§ EXERCISE REQUIREMENTS:
[a] Condense the paragraph beginning "Those are two easy steps" in the passage on passive voice, keeping its main points.
[b] Continue the passage on passive voice from its final line.

Don’t think of them as passive voice vs active voice sentences. Think of them more as:
  1. Exciting vs Boring sentences.
    Passive voice sentences are *usually* boring sentences. Not always, but it is pretty rare when they are not boring.
  2.  Ambiguous vs accurate sentences.
    Passive voice often doesn’t say who the actor of the verb is. It allows you to be general and inaccurate and to write without detail. The lack of accuracy and detail makes it harder for the reader to imagine and immerse themselves in the story.

Boring and ambiguous sentences are weak sentences. Two simple steps turn a weak sentence into a good sentence.

  1. Locate a passive voice sentence.
  2. Change it to active voice.

Those are two easy steps, however, alone may not improve your sentence enough. Is a “good sentence” good enough for you? I don’t think so. You want your sentence to grab the reader. You want strong sentences. Turning passive voice into a strong sentence can be done by adding one more additional step.

  1. Locate a passive voice sentence.
  2. Change it to active voice.
  3. Paint detail into active voice sentence.

You may find your active voice sentence hard to paint–your active voice sentence may be a bad canvas. Maybe you used the wrong active voice sentence. Let’s alter step 2 and three slightly. This also gives us a simple 4-step process.

  1. Locate a passive voice sentence.
  2. Write two or three replacement active voice sentences.

Collection entries
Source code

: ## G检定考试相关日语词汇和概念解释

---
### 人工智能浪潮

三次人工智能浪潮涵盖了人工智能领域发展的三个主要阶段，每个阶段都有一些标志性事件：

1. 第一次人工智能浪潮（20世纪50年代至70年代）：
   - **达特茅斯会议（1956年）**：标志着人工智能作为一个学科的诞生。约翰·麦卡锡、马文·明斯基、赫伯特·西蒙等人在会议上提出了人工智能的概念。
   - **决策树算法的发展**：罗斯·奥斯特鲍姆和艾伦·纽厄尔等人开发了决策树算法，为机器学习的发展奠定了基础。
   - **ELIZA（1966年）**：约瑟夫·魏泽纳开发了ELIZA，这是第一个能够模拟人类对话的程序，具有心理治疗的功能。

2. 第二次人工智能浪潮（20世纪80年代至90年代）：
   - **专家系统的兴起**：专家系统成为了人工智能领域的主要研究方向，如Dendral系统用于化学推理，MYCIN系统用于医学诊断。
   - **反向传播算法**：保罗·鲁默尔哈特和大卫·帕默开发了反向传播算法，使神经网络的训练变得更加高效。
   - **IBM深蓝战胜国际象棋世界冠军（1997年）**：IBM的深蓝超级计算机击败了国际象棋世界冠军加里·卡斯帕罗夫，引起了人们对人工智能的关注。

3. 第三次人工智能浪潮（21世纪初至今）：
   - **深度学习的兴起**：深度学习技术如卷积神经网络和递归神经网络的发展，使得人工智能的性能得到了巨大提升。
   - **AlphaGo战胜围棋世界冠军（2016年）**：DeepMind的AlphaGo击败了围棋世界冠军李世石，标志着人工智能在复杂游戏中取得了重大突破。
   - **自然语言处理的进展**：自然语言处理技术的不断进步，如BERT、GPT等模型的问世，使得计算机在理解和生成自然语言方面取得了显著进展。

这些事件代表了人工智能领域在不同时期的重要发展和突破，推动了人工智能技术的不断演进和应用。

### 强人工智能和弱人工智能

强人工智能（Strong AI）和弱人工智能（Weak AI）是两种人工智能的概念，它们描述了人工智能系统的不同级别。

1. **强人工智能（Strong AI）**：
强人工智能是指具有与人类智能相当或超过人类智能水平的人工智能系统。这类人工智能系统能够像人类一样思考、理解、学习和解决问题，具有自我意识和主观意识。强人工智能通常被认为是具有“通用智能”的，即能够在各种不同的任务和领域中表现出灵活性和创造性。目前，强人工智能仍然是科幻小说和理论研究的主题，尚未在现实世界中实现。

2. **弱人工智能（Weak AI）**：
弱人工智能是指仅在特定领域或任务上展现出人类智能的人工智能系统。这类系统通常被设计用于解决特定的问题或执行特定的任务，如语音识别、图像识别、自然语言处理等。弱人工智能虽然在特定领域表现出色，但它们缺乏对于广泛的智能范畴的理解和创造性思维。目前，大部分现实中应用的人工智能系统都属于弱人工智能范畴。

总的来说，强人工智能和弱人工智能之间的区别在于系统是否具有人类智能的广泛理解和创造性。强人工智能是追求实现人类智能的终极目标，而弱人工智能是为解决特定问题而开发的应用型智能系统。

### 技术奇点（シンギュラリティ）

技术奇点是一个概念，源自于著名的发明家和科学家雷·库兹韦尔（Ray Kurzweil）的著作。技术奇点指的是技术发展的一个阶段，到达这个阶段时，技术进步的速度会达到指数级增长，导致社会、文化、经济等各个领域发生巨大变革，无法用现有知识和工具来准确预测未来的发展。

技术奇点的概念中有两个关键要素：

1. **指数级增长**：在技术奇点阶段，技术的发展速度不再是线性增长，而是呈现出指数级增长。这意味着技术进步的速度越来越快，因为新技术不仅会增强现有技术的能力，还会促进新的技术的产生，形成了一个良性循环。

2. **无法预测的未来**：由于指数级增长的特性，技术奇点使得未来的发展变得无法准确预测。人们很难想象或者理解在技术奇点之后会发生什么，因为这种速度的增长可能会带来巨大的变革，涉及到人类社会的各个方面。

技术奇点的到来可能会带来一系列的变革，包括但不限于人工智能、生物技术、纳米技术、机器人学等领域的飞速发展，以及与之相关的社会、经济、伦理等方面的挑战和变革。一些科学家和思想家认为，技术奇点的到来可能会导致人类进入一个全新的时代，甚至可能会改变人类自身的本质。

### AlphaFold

§ RESULTS OF THE TASKS:
[a] Locating a passive voice sentence and changing it to active voice may not improve the sentence enough. A merely good sentence is not the goal; the aim is a strong sentence that grabs the reader. One additional step can turn passive voice into a strong sentence.

[b]
  3. Paint the active voice sentences or replace them.
  4. Use the strongest sentence.

Now it is time for an example.

Examples

The first step is, of course, to locate a passive voice sentence. Here are two I found in my writing. Cringe…

  • The rope was cut and he was launched into the air toward the castle.
  • I was tired and sleepy.
    Note: Some people argue that this isn’t passive voice. For the purposes of this article, whether to be verbs are or aren’t passive voice is not important.

The second step is to make it active voice, but try a few examples. Here are two ways to actively say the above sentence.

Sentence 1

He cut the rope and the trebuchet launched into the air toward the castle.
Feeling tired, sleepiness overwhelmed me.

Sentence 1

I felt tired and sleepy.
Feeling tired, sleepiness overwhelmed me.

These sentences are better than the passive voice sentences, but not as much better as you might think. You might notice that both the above sentences have moved from passive voice to active voice but are still examples of telling, not showing. They are inaccurate, still boring, and lack detail.

The third step is to paint a picture with these sentences.

  • Identify the person: I (Point of view character)
  • Identify the action: felt
  • Identify the emotion/feeling: tired and sleepy

Now ask some questions.

  • What part of the POV character’s body/face does he/she use to demonstrate the emotion/feeling tired and sleepy?
  • Why does the POV character feel that way?
  • What action does that part of the body do?
  • Ask yourself if that action paints the picture of the original sentence.

OK, let’s write some painted sentences.

Sentence 1

He cut the rope and the trebuchet launched him in the air toward the castle.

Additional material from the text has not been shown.